Unbounded was a deliberate choice: the event volume is strictly bounded by durations/intervals (hundreds per run) and that’s deterministic. When the volume is small and guaranteed, unbounded doesn’t pose a practical OOM risk and is appropriate—while avoiding backpressure and send().await stalls on the hot measurement path.

Added complexity: The new modules (orchestrator, text_summary), parameter structs (LatencyProbeParams, ChartRenderParams), and restructuring add a few hundred lines and more indirection. This is adding a ton of abstraction and I'm not sure the extra complexity is warranted for a simple tool that would benefit from simplicity.

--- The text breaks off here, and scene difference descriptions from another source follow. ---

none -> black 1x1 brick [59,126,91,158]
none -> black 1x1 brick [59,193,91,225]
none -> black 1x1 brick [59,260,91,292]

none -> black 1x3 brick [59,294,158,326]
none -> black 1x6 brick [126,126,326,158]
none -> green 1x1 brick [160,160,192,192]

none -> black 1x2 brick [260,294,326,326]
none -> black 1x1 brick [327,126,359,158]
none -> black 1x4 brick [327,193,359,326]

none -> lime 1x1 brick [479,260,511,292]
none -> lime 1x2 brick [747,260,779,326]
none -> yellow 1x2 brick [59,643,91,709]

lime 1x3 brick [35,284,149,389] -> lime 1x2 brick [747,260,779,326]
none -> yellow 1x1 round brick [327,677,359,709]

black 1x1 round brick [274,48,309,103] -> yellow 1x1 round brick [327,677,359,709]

We increased modularity as a best practice to reduce coupling. Orchestration and post‑processing were separated so UI/CLI remain presentation‑only while domain logic and run lifecycle don’t depend on the interface. This lowers coupling, improves testability, and makes future changes safer (e.g., swap UI or storage/export without touching measurements). It’s not abstraction for its own sake, but deliberate separation of responsibilities for maintainability.

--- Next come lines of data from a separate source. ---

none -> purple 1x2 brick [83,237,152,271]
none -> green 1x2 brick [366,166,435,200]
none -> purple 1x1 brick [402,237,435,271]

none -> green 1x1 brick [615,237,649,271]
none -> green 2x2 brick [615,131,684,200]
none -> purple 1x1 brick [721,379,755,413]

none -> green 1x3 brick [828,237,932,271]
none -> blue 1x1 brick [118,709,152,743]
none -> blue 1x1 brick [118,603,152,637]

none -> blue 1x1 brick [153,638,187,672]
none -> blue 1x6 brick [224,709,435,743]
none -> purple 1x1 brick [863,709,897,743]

I'd like to understand what specific issue you observed that motivated these changes. If there was actual UI jitter or blocked workers, I'd love to see that addressed in a more targeted way. Could you please provide a controlled test where it demonstrates that there is jitter or the worker threads were actually stalled?

A controlled scenario is to run under tmux/ssh and enter tmux copy‑mode during the test. In that mode tmux stops actively reading from the PTY and stops refreshing the screen, so the output buffer fills up. Once the buffer is full, normal write() calls to stdout/stderr block, and the writing thread stalls on write(). A similar effect can happen over slow SSH links: if the remote terminal/network can’t keep up with output, the PTY buffer fills and write() starts blocking. This is reproducible and affects timing, showing that “usually fast” doesn’t guarantee non‑blocking output under slow downstream conditions.

[kavehtehrani]

Thanks for sending the pr. I did provide a sample code snippet in your other pr that would be helpful in demonstrating actual potential issues. Unfortunately this seems too theoretical and I"m guessing llm-generated which is more concerned with "correctness" rather than actual real world utility. This is almost 1000 lines of code for things that you can measure yourself and I'd be happy to take feedback if an actual problem was demonstrated, for instance terminal::draw takes microseconds and isn't blocking anything that would be noticeable by a human.